In the piece on DACA below, can you turn the paragraph beginning "Almost 800,000 eligible, undocumented immigrants" into a short bulleted list that keeps its main facts?

Selected excerpt:
****************************************

Tag Archives: immigration reform

DREAMers Face Uncertainty as Trump Administration Ends DACA and Leaves the Fight Up to a Divided Congress

On his campaign trail,  President Trump said he would “immediately terminate” DACA – the Deferred Action for Childhood Arrivals program introduced by the Obama Administration in June 2012.  Although it took several months to make a decision, the Trump Administration issued a memorandum on September 5, 2017, to end the program.

As of this date, no new, initial DACA applications will be accepted. Current DACA holders whose benefits expire on or before March 5, 2018, may file for a renewal, valid for 2 years, by October 5, 2017.

Almost 800,000 eligible, undocumented immigrants have received DACA as a temporary relief from removal, which includes work authorization valid for two years. Commonly known as “DREAMERs,” DACA holders include undocumented immigrants who came to the U.S. as minors before age 16, have lived in the U.S. since June 15, 2007, are currently in school or have graduated from high school, have no serious criminal history, and meet other eligibility requirements.

****************************************

Data block:
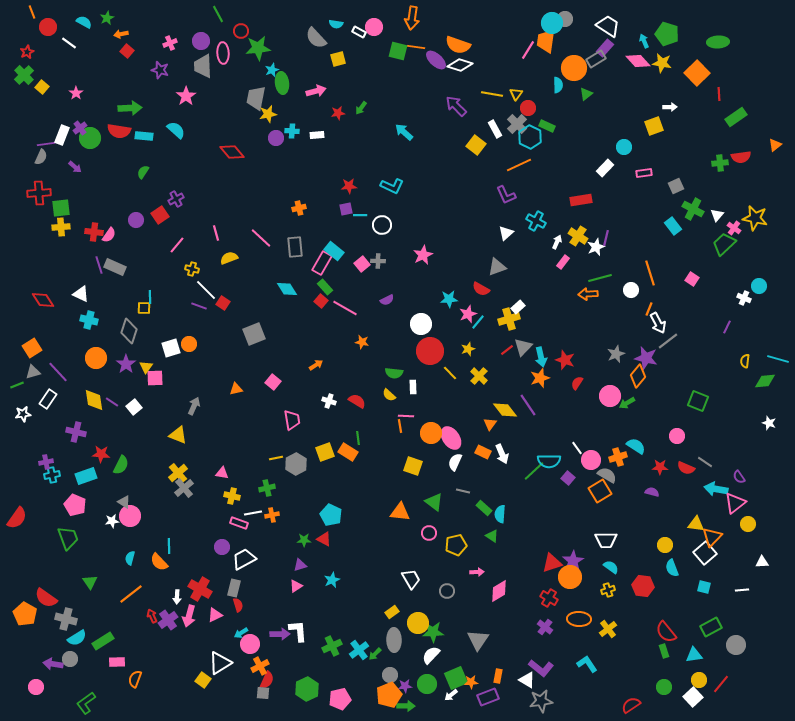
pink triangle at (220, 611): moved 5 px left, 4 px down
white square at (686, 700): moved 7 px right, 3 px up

****************************************

Solution:
- Almost 800,000 eligible undocumented immigrants have received DACA, a temporary relief from removal that includes work authorization valid for two years.
- DACA holders are commonly known as "DREAMers."
- They include undocumented immigrants who:
  - came to the U.S. as minors before age 16
  - have lived in the U.S. since June 15, 2007
  - are currently in school or have graduated from high school
  - have no serious criminal history
  - meet other eligibility requirements